§ SET OF TASKS:
(A) In the text on decision-support memory, what share of SHMTOTAL should DS_TOTAL_MEMORY be set to when the server instance handles only DSS queries?
(B) Pick up the text on decision-support memory right after its last sentence and keep writing.

For OLTP applications, set DS_TOTAL_MEMORY to between 20 and 50 percent of the value of SHMTOTAL, in kilobytes. For applications that involve large decision-support (DSS) queries, increase the value of DS_TOTAL_MEMORY to between 50 and 80 percent of SHMTOTAL. If you use your database server instance exclusively for DSS queries, set this parameter to 90 percent of SHMTOTAL.
A quantum unit is the minimum increment of memory allocated to a query. The Memory Grant Manager (MGM) allocates memory to queries in quantum units. The database server uses the value of DS_MAX_QUERIES with the value of DS_TOTAL_MEMORY to calculate a quantum of memory, according to the following formula:
quantum = DS_TOTAL_MEMORY / DS_MAX_QUERIES
To allow for more simultaneous queries with smaller quanta each, it is suggested that you increase DS_MAX_QUERIES. For more information on DS_MAX_QUERIES, see DS_MAX_QUERIES. For more information on the MGM, see Memory Grant Manager.
The database server derives a value for DS_TOTAL_MEMORY if you do not set DS_TOTAL_MEMORY or if you set it to an inappropriate value. Whenever the database server changes the value that you assigned to DS_TOTAL_MEMORY, it sends the following message to your console:
DS_TOTAL_MEMORY recalculated and changed from old_value Kb to new_value Kb
The variable old_value represents the value that you assigned to DS_TOTAL_MEMORY in your configuration file. The variable new_value represents the value that the database server derived.
When you receive the preceding message, you can use the algorithm to investigate what values the database server considers inappropriate. You can then take corrective action based on your investigation.
The following sections document the algorithm that the database server uses to derive the new value for DS_TOTAL_MEMORY.
In the first part of the algorithm, the database server establishes a minimum for decision-support memory. When you assign a value to the configuration parameter DS_MAX_QUERIES, the database server sets the minimum amount of decision-support memory according to the following formula:
min_ds_total_memory = DS_MAX_QUERIES * 128 kilobytes
When you do not assign a value to DS_MAX_QUERIES, the database server uses the following formula instead, which is based on the value of VPCLASS cpu or NUMCPUVPS:
min_ds_total_memory = NUMCPUVPS * 2 * 128 kilobytes
In the second part of the algorithm, the database server establishes a working value for the amount of decision-support memory. The database server verifies this amount in the third and final part of the algorithm.

Dataset rows:
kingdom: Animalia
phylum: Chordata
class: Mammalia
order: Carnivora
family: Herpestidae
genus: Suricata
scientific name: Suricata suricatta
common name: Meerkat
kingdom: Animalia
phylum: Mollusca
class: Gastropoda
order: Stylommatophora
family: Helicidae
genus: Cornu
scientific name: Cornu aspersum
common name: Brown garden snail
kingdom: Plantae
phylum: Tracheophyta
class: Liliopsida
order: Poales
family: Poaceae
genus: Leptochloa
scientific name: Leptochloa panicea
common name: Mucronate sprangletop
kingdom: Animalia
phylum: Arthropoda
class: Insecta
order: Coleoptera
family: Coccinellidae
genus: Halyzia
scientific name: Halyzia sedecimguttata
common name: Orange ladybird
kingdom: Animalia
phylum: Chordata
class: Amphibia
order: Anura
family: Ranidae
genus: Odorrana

§ SOLVED TASKS:
(A) 90 percent of SHMTOTAL.

(B)
The database server first checks whether SHMTOTAL is set. When SHMTOTAL is set, the database server uses the following formula to calculate the amount of decision-support memory:
IF DS_TOTAL_MEMORY <= SHMTOTAL - nondecision_support_memory THEN
decision_support_memory = DS_TOTAL_MEMORY
ELSE
decision_support_memory = SHMTOTAL -
nondecision_support_memory
This algorithm effectively prevents you from setting DS_TOTAL_MEMORY to values that the database server cannot possibly allocate to decision-support memory.
When SHMTOTAL is not set, the database server sets decision-support memory equal to the value that you specified in DS_TOTAL_MEMORY.
When you do not set DS_TOTAL_MEMORY, the database server proceeds as follows. First, the database server checks whether you have set SHMTOTAL. When SHMTOTAL is set, the database server uses the following formula to calculate the amount of decision-support memory:
decision_support_memory = SHMTOTAL -
nondecision_support_memory
When the database server finds that you did not set SHMTOTAL, it sets decision-support memory as in the following example:
decision_support_memory = min_ds_total_memory
For a description of the variable min_ds_total_memory, see Deriving a Minimum for Decision-Support Memory.
The final part of the algorithm verifies that the amount of shared memory is greater than min_ds_total_memory and less than the maximum possible memory space for your computer. When the database server finds that the derived value for decision-support memory is less than the value of the min_ds_total_memory variable, it sets decision-support memory equal to the value of min_ds_total_memory.
When the database server finds that the derived value for decision-support memory is greater than the maximum possible memory space for your computer, it sets decision-support memory equal to the maximum possible memory space.
The LOGBUFF parameter determines the amount of shared memory that is reserved for each of the three buffers that hold the logical-log records until they are flushed to the logical-log file on disk. The size of a buffer determines how often it fills and therefore how often it must be flushed to the logical-log file on disk.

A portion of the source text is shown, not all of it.